Data entries
================

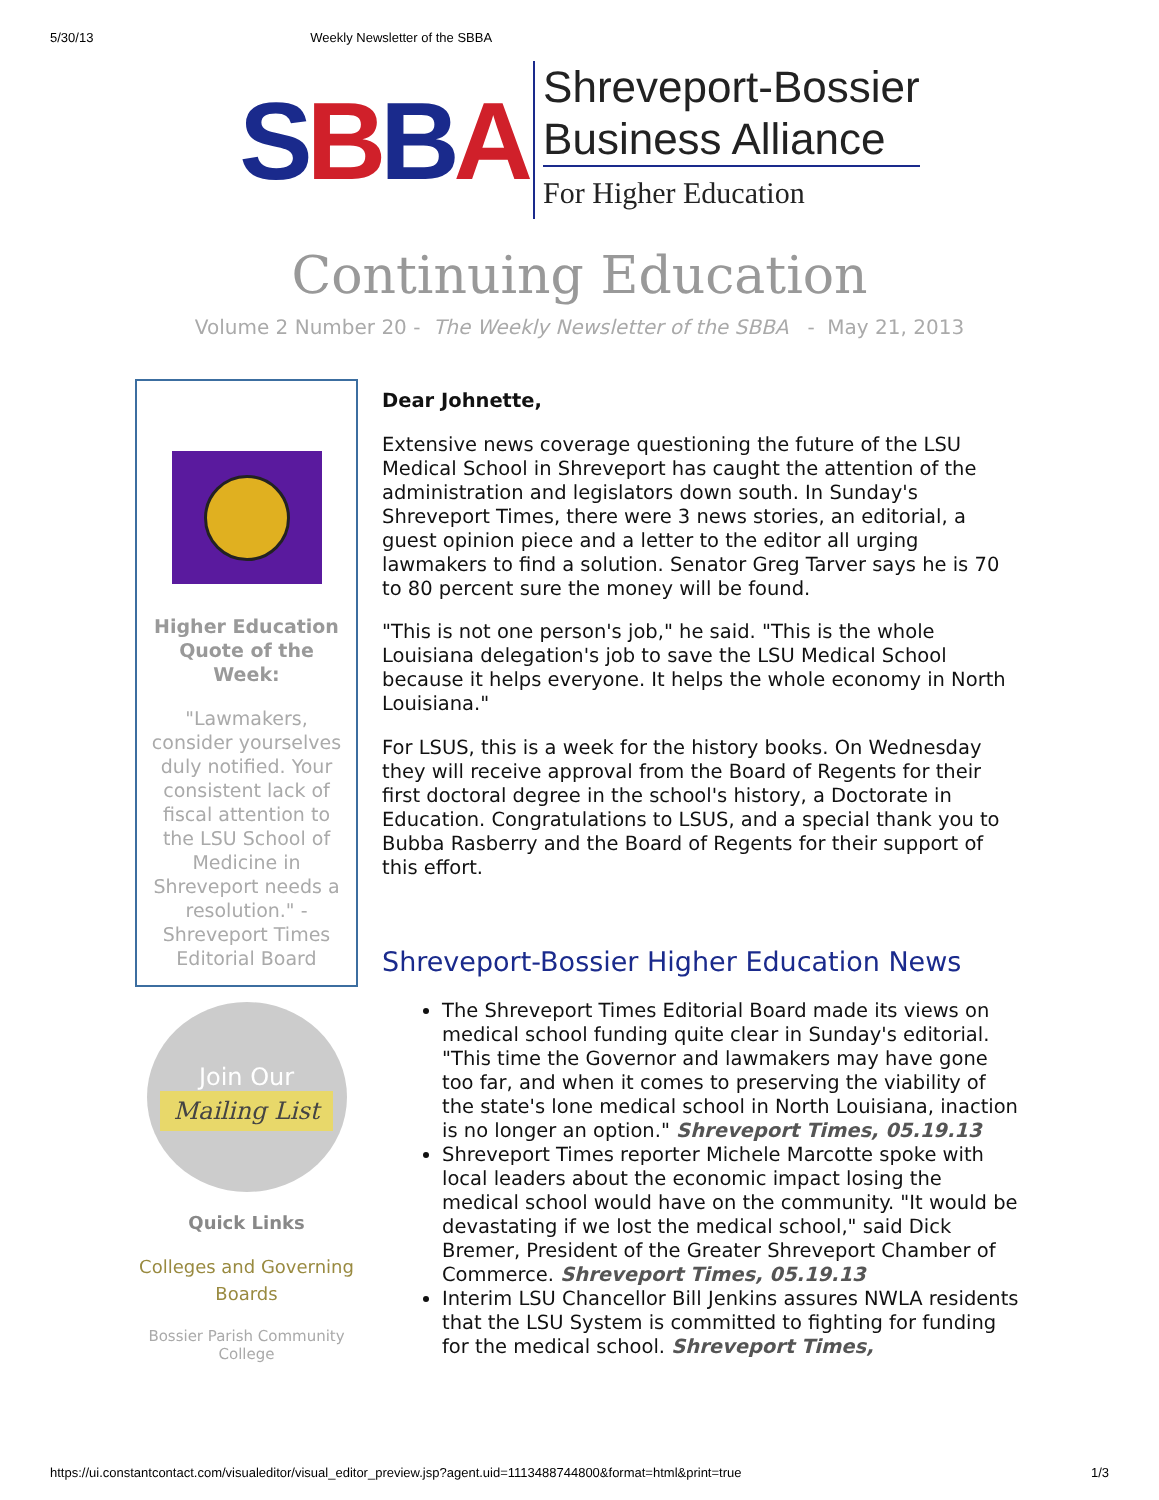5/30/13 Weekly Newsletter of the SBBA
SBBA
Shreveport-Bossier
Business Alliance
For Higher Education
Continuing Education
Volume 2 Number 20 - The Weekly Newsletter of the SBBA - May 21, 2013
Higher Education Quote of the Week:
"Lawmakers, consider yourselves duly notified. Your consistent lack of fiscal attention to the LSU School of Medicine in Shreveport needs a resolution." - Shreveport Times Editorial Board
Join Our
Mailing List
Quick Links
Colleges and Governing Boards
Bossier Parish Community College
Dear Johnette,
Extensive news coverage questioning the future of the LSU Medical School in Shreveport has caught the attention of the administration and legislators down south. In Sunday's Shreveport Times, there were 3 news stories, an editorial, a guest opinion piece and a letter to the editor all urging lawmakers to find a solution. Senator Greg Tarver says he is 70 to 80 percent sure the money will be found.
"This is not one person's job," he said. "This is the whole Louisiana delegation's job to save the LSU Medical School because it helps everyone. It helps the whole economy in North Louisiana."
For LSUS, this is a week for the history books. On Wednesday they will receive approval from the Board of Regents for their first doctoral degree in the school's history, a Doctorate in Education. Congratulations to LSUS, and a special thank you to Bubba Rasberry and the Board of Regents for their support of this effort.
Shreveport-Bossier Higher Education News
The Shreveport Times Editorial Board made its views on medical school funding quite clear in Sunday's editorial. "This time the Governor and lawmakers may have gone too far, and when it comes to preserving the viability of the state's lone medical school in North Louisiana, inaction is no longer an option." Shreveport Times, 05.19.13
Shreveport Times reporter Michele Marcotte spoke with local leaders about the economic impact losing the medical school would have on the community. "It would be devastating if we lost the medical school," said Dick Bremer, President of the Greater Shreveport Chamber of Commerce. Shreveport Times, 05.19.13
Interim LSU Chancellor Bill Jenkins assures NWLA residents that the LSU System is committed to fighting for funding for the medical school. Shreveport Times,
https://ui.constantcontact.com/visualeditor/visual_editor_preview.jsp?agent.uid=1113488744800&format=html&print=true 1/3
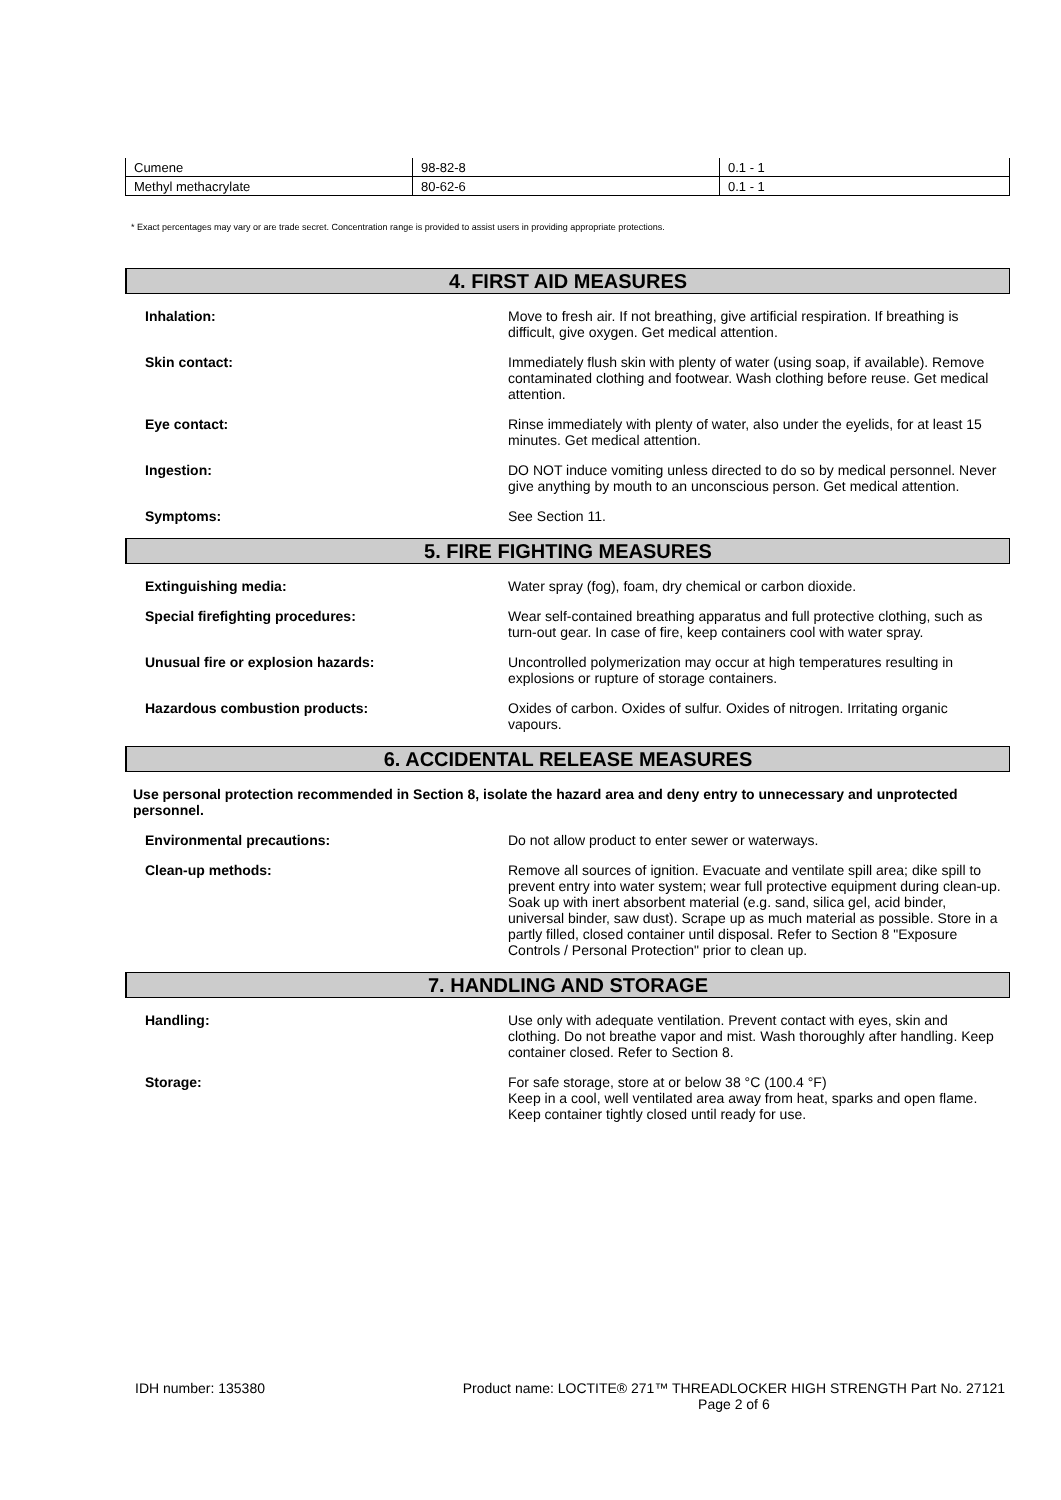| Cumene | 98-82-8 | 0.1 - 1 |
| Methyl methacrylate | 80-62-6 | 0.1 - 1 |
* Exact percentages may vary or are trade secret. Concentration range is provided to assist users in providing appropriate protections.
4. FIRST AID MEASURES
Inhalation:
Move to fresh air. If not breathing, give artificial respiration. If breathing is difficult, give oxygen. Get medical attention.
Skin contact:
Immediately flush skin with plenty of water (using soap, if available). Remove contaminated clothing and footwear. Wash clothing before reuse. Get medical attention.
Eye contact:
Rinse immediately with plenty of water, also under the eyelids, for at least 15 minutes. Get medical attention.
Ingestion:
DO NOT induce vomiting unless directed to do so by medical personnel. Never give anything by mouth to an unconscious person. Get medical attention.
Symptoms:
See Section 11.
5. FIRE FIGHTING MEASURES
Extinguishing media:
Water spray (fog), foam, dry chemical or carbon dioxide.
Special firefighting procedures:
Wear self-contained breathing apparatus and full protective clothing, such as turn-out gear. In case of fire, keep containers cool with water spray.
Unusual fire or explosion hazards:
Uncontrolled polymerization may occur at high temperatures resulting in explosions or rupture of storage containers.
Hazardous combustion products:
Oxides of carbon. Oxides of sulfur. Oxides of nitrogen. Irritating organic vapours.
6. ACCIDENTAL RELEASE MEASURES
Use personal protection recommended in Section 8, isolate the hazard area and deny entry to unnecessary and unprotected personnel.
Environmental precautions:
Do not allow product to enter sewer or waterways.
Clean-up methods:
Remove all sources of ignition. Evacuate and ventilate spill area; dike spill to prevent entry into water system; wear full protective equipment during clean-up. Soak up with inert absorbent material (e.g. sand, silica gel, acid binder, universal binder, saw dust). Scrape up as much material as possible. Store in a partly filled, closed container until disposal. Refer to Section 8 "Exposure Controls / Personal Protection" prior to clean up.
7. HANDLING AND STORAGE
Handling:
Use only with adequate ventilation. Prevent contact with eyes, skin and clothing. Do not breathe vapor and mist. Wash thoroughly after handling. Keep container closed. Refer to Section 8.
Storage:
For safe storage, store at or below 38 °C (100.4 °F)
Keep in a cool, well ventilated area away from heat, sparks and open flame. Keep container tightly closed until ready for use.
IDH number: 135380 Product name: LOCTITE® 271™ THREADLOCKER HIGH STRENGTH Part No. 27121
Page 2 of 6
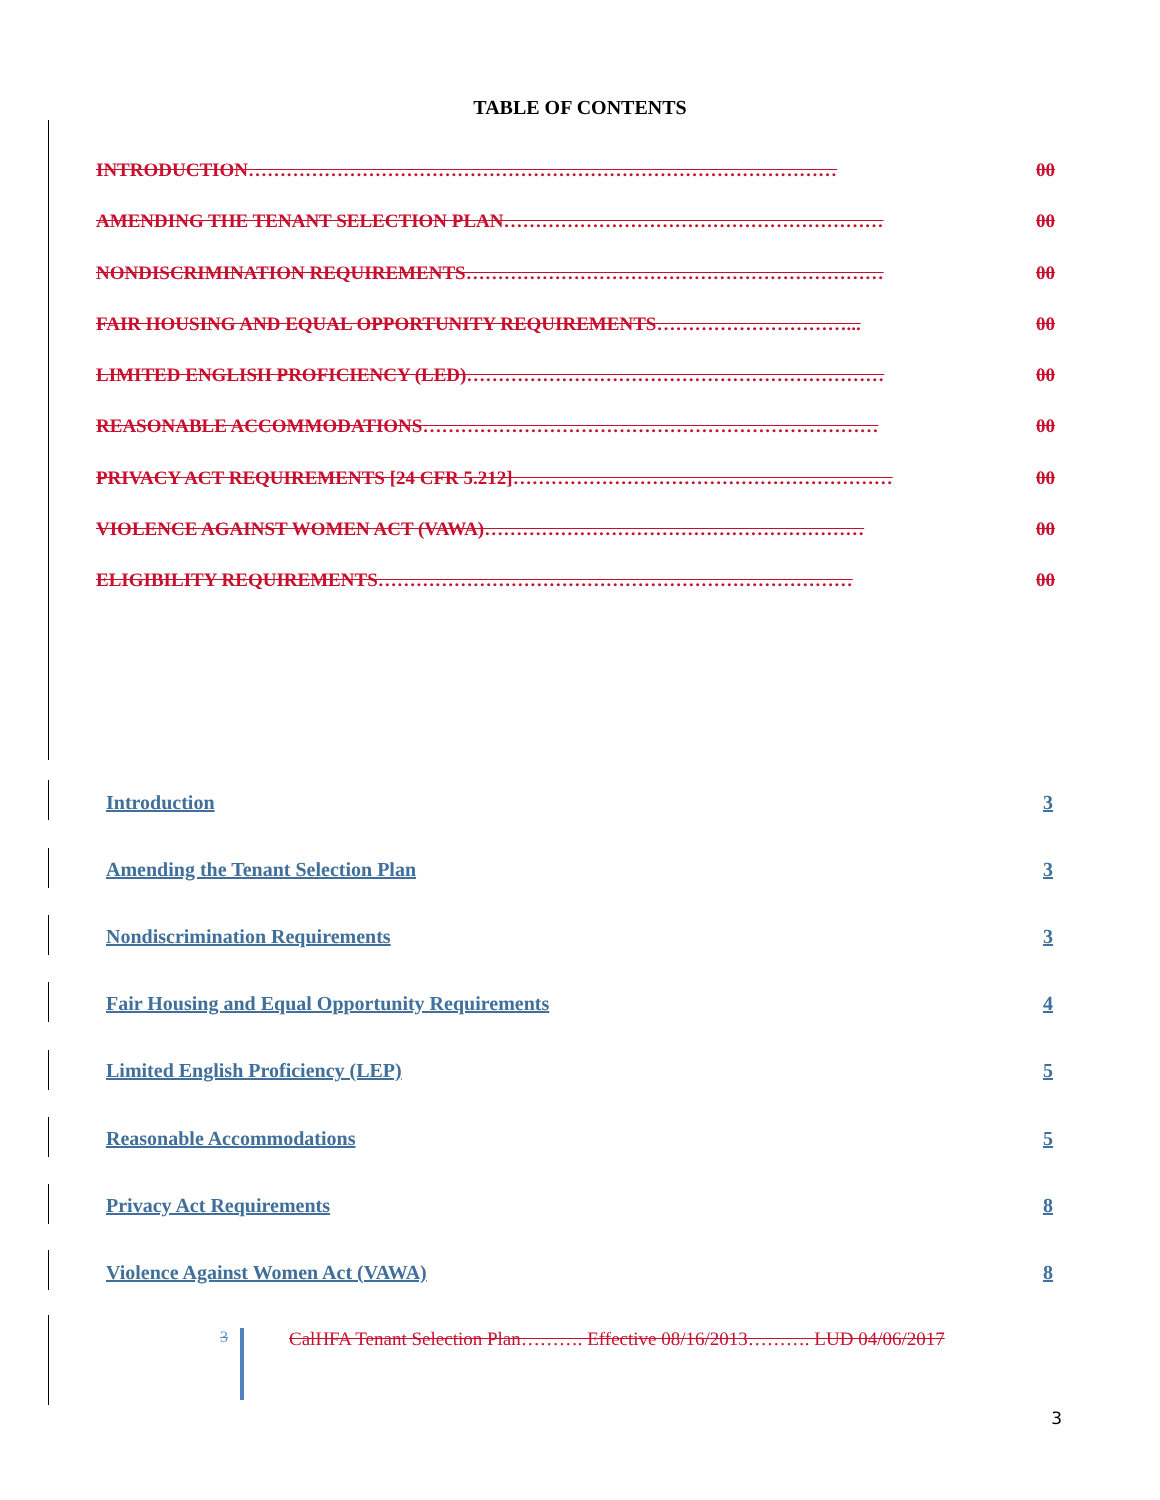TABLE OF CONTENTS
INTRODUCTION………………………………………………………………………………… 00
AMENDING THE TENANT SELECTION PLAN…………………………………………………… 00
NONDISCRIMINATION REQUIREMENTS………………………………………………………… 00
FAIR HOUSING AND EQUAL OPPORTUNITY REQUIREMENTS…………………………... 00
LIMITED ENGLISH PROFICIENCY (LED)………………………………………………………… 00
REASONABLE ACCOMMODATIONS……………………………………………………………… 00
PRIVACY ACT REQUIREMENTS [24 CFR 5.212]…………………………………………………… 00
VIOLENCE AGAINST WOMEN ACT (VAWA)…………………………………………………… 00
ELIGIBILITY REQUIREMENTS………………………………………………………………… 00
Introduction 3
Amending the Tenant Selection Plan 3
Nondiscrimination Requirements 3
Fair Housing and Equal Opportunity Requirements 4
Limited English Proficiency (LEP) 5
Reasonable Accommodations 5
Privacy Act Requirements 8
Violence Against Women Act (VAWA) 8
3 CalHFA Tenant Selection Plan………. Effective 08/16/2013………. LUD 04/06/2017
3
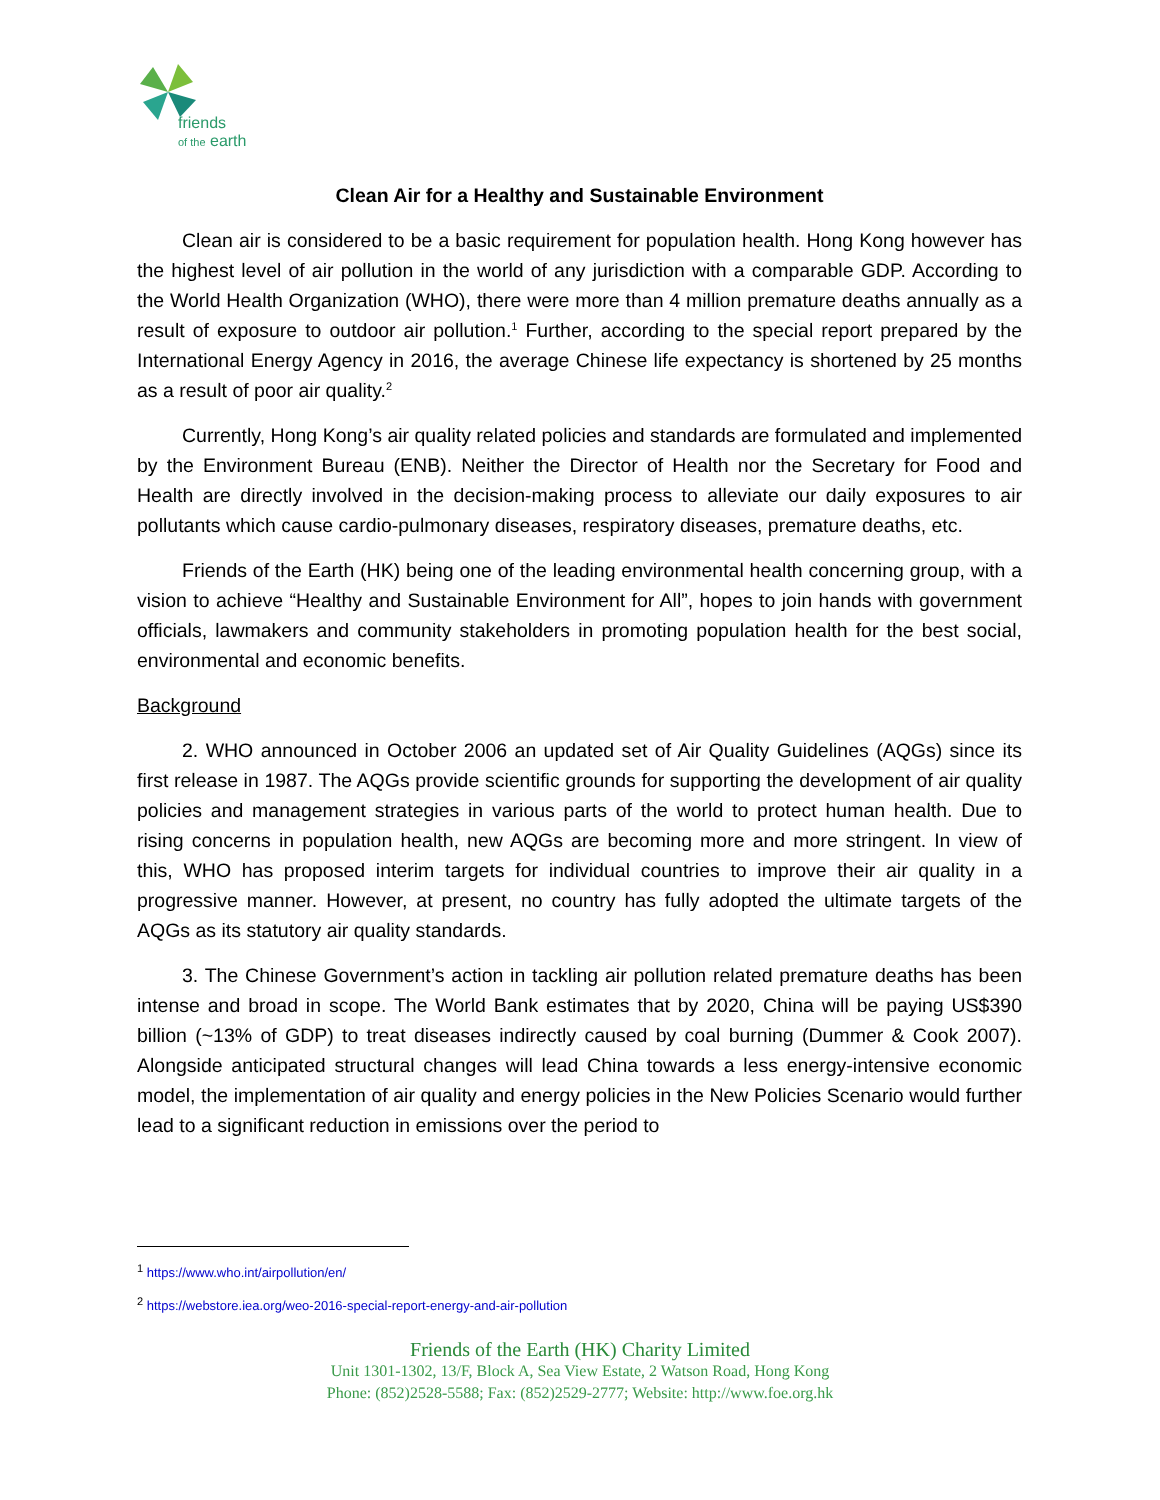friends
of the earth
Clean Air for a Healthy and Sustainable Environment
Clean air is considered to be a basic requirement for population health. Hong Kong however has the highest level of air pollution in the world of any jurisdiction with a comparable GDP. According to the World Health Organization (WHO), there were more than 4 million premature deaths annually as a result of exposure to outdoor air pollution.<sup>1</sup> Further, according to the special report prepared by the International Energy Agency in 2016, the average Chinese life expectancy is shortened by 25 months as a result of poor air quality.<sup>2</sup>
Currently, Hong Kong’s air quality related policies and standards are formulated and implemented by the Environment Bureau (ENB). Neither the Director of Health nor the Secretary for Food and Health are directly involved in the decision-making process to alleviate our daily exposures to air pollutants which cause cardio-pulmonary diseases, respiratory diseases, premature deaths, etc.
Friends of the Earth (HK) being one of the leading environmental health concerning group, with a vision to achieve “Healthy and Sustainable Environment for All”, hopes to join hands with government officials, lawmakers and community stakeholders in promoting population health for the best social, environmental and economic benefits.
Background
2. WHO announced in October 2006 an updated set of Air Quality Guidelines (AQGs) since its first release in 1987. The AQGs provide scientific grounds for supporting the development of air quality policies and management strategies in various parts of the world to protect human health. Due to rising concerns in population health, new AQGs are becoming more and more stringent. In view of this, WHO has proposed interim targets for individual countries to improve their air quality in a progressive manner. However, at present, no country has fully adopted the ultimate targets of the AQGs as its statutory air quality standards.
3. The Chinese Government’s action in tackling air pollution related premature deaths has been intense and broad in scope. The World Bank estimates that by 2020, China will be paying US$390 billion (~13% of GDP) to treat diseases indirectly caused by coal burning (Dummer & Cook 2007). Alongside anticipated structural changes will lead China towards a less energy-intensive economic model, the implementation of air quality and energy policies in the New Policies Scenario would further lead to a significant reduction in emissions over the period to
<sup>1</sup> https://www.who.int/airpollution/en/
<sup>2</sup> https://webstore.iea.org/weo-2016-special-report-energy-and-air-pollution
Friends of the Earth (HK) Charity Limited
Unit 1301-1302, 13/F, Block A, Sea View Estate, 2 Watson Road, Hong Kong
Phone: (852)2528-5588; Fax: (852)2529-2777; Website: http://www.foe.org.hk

================

Please return, exactly as written, the lines from the first line of the records above through the line containing "Quick Links", both included, leaving out any pictures.

**TASK OUTPUT:**
5/30/13 Weekly Newsletter of the SBBA
SBBA
Shreveport-Bossier
Business Alliance
For Higher Education
Continuing Education
Volume 2 Number 20 - The Weekly Newsletter of the SBBA - May 21, 2013
Higher Education Quote of the Week:
"Lawmakers, consider yourselves duly notified. Your consistent lack of fiscal attention to the LSU School of Medicine in Shreveport needs a resolution." - Shreveport Times Editorial Board
Join Our
Mailing List
Quick Links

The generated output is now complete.